Textauszug:

▬▬▬▬▬▬▬▬▬▬

Namibias Regierungen verhandeln darüber seit Jahren mit Deutschland, beteiligen aber die Überlebenden der vom Völkermord betroffenen Gruppen nicht an diesen Gesprächen. Manche ihrer Vertreter nehmen auch nicht an den Gedenkfeiern an diesem Mittwoch teil.
Die namibische Regierung spricht dennoch vom „Beginn eines Prozesses der nationalen Heilung“ und einem „Augenblick der nationalen Besinnung“. Die Feierlichkeiten sollten in der Hauptstadt Windhoek in den Parliament Gardens stattfinden. „Wir erwarten, dass alle kommen“, sagt ein Offizieller vor Ort.
Für die Präsidentin oben auf der Agenda
Präsidentin Netumbo Nandi-Ndaitwah soll vor Staatschefs des südlichen Afrika die Hauptrede halten, tausende Namibier aus dem ganzen Land werden erwartet. Es wurden 33 Sammelstellen eingerichtet, von denen aus man zur Gedenkfeier gebracht werden kann. Für die Teilnahme musste man sich vorab beim jeweiligen Regionalgouverneur anmelden.

▬▬▬▬▬▬▬▬▬▬

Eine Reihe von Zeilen

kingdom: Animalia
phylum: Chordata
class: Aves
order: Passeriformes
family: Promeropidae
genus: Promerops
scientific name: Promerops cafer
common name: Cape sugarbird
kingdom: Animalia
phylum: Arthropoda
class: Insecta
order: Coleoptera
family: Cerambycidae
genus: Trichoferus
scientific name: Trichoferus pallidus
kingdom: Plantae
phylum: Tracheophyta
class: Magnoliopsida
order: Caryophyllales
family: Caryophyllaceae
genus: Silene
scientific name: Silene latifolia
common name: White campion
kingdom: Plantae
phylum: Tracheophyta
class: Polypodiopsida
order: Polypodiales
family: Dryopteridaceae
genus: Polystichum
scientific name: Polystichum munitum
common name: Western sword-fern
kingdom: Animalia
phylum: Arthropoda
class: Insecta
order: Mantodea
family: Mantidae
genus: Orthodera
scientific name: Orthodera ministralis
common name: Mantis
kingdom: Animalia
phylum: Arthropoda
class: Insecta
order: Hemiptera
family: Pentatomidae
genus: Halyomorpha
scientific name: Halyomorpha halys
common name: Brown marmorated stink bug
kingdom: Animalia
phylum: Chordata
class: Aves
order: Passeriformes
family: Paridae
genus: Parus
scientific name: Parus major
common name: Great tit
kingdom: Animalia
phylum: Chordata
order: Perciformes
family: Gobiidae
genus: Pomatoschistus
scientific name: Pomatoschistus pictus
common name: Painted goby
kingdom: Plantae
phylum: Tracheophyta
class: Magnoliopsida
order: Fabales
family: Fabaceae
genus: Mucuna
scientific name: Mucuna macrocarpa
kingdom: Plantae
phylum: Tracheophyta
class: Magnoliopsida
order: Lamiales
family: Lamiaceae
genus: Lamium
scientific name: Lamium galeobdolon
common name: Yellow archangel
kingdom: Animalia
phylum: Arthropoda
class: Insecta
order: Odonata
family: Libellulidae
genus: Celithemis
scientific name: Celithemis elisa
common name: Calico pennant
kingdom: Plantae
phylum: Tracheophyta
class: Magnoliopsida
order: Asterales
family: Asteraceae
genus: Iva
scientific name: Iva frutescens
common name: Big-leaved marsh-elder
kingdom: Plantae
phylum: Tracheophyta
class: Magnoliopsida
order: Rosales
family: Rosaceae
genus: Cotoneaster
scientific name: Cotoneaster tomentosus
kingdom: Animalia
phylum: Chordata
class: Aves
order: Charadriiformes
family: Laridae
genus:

▬▬▬▬▬▬▬▬▬▬

Ihre Aufgaben:
a) Beantworten Sie bitte zum Text über die Gedenkfeier in Namibia diese Fragen:
(i) Wo sollten die Feierlichkeiten stattfinden?
(ii) Wie viele Sammelstellen wurden eingerichtet?
(iii) Bei wem musste man sich vorab für die Teilnahme anmelden?
b) Schreiben Sie den Text über die Gedenkfeier in Namibia im Anschluss an seinen letzten Satz fort.
Die Zeilen stammen aus einer anderen Quelle als der Text.

Erwartete Antworten:
a)
(i) In der Hauptstadt Windhoek in den Parliament Gardens.
(ii) 33.
(iii) Beim jeweiligen Regionalgouverneur.

b)
Nandi-Ndaitwah ist die erste Präsidentin in der Geschichte Namibias und ist seit Ende März im Amt. Sie hat die Frage der Reparationen von Deutschland zu einem vorrangigen Thema ihrer Amtszeit erklärt. Als Außenministerin von 2012 bis 2015 war sie bereits mit dem Thema befasst und als Vizepräsidentin 2024/25 leitete sie den zuständigen Kabinettsausschuss für Genozid, Entschuldigung und Reparationen.
Namibias Gedenkfeiern folgen auf den jährlichen „Africa Day“ der Afrikanischen Union am 25. Mai, der dieses Jahr unter dem Motto „Gerechtigkeit durch Reparationen für Afrikaner und Menschen afrikanischer Abstammung“ stand. Zu dieser Gelegenheit hatte Namibias Regierung die Notwendigkeit betont, das Erbe von Kolonialismus, Apartheid, Sklaverei und Völkermord aufzuarbeiten. Die tiefen Wunden der Vergangenheit müssten anerkannt werden, aktives Handeln zur Wiederherstellung der Würde der Afrikaner sei nötig. „Namibia strebt weiterhin nach Reparationsgereichtigkeit“, sagte Nandi-Ndaitwah.
Diese klare Haltung weckt Hoffnungen, dass Namibias neue Präsidentin von Deutschland das erreichen kann, was ihren Vorgängern versagt blieb. Die Verhandlungen zwischen beiden Regierungen begannen 2015. 2020 wurde aus deutscher Sicht ein Abschluss in Form einer Entschuldigung erzielt, was in Namibia allerdings vom damaligen Präsidenten Hage Geingob als „inakzeptabel“ zurückgewiesen wurde.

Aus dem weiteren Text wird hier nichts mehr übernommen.